-- start Extracted data --

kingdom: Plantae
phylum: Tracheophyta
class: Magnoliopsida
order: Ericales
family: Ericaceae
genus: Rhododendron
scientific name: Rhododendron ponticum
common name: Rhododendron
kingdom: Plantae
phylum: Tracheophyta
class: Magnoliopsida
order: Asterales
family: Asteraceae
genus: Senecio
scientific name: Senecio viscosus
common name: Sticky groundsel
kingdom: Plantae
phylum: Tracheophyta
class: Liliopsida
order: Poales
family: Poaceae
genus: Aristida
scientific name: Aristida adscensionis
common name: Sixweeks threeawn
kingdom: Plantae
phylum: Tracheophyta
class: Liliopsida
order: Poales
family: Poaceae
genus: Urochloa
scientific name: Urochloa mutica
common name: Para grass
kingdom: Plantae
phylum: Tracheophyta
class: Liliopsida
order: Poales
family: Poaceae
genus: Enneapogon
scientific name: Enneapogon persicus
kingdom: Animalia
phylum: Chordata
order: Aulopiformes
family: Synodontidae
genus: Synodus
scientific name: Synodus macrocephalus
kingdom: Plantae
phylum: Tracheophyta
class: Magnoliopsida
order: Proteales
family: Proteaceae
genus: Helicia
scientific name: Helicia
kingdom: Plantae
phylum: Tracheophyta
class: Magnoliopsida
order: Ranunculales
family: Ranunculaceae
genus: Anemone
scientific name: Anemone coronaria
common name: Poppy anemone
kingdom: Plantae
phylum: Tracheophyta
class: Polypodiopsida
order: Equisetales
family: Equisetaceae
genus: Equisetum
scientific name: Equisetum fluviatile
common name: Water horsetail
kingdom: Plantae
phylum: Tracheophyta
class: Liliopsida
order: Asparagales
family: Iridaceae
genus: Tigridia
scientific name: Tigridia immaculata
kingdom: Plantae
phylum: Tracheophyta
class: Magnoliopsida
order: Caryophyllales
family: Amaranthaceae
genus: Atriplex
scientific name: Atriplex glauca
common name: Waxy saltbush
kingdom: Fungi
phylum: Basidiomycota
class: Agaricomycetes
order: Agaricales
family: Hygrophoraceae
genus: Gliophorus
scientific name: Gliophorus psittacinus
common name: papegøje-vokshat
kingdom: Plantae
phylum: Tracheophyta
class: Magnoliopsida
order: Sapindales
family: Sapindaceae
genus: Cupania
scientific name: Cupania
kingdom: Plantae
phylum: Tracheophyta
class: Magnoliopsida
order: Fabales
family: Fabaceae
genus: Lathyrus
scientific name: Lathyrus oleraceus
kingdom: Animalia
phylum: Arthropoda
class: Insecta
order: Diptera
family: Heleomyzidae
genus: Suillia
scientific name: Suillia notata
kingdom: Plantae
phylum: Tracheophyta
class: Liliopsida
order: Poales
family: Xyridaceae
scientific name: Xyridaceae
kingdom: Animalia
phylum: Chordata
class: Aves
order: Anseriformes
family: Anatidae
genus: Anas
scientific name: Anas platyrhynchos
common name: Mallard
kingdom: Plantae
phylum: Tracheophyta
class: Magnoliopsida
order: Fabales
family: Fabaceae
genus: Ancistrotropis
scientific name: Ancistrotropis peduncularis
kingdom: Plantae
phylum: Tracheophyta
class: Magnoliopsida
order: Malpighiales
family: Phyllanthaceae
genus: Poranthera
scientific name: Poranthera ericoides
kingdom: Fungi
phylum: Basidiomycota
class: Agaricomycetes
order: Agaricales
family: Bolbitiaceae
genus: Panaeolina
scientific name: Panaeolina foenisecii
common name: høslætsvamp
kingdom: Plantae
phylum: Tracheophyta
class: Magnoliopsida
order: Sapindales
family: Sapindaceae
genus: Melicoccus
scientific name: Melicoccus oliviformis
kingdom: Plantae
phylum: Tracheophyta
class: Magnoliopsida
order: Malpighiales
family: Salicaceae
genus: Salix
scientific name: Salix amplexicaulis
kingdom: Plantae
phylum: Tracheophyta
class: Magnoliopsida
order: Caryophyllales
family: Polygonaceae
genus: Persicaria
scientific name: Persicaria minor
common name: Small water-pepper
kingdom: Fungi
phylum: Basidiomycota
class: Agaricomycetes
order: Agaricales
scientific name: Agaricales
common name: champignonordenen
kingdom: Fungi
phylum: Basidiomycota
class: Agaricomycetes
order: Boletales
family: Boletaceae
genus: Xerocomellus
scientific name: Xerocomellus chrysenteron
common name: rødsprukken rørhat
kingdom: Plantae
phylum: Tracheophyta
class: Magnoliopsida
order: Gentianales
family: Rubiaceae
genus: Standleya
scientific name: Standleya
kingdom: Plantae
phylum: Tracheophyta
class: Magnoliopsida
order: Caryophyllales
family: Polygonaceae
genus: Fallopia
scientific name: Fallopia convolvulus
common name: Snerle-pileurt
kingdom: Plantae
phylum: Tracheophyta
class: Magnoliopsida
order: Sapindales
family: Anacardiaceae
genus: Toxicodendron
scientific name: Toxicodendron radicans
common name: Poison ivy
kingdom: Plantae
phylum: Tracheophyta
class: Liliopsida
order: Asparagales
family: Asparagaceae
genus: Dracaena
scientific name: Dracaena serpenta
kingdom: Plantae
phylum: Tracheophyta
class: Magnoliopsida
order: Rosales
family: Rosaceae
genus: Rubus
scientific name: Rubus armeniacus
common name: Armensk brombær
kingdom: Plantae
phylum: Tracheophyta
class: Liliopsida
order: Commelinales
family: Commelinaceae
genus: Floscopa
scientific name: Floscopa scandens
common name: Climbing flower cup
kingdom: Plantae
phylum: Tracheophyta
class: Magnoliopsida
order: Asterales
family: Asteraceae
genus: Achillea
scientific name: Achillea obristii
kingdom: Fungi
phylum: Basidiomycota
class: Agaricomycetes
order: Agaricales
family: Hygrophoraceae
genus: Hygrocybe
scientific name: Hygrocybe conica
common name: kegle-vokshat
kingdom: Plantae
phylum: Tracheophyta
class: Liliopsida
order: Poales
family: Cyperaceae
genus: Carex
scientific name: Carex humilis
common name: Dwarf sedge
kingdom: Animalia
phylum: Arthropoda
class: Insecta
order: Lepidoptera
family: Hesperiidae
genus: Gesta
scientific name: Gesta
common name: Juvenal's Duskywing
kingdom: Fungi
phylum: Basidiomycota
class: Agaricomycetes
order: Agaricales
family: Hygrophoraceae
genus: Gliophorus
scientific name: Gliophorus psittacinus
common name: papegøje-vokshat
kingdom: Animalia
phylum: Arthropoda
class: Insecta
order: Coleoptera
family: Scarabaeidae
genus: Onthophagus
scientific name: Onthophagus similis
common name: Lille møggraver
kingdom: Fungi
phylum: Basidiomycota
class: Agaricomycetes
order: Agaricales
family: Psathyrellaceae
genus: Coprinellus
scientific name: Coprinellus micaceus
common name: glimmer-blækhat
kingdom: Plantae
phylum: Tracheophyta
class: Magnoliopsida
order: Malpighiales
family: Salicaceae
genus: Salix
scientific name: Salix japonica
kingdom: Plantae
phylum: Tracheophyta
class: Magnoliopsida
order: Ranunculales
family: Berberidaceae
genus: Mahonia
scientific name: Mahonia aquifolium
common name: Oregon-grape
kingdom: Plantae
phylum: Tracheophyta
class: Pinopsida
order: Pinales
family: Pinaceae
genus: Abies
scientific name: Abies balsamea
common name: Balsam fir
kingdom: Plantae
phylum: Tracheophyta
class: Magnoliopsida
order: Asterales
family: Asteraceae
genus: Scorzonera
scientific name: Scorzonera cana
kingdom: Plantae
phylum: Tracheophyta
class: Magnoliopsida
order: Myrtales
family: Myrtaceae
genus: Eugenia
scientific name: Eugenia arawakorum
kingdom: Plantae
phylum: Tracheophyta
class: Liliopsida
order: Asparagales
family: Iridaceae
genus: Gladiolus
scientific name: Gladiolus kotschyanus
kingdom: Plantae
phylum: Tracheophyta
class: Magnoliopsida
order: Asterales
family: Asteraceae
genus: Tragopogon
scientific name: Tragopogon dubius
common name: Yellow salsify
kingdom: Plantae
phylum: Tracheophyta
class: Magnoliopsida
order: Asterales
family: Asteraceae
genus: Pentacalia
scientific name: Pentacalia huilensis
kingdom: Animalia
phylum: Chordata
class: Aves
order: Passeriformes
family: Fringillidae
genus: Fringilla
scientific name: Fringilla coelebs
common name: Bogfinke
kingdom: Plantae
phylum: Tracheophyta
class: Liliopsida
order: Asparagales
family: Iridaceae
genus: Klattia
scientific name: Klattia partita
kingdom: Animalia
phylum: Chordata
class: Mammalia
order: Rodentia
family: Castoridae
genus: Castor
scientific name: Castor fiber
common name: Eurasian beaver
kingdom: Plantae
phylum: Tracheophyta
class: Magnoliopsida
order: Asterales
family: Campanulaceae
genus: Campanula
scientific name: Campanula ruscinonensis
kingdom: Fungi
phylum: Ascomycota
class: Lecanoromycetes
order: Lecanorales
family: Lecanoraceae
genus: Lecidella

-- end Extracted data --

Task to complete: Turn the lines of the records above into a numbered list with no blank lines, starting with the line that contains "family: Bolbitiaceae" and going on through the line that contains "genus: Fallopia".

The result:
1. family: Bolbitiaceae
2. genus: Panaeolina
3. scientific name: Panaeolina foenisecii
4. common name: høslætsvamp
5. kingdom: Plantae
6. phylum: Tracheophyta
7. class: Magnoliopsida
8. order: Sapindales
9. family: Sapindaceae
10. genus: Melicoccus
11. scientific name: Melicoccus oliviformis
12. kingdom: Plantae
13. phylum: Tracheophyta
14. class: Magnoliopsida
15. order: Malpighiales
16. family: Salicaceae
17. genus: Salix
18. scientific name: Salix amplexicaulis
19. kingdom: Plantae
20. phylum: Tracheophyta
21. class: Magnoliopsida
22. order: Caryophyllales
23. family: Polygonaceae
24. genus: Persicaria
25. scientific name: Persicaria minor
26. common name: Small water-pepper
27. kingdom: Fungi
28. phylum: Basidiomycota
29. class: Agaricomycetes
30. order: Agaricales
31. scientific name: Agaricales
32. common name: champignonordenen
33. kingdom: Fungi
34. phylum: Basidiomycota
35. class: Agaricomycetes
36. order: Boletales
37. family: Boletaceae
38. genus: Xerocomellus
39. scientific name: Xerocomellus chrysenteron
40. common name: rødsprukken rørhat
41. kingdom: Plantae
42. phylum: Tracheophyta
43. class: Magnoliopsida
44. order: Gentianales
45. family: Rubiaceae
46. genus: Standleya
47. scientific name: Standleya
48. kingdom: Plantae
49. phylum: Tracheophyta
50. class: Magnoliopsida
51. order: Caryophyllales
52. family: Polygonaceae
53. genus: Fallopia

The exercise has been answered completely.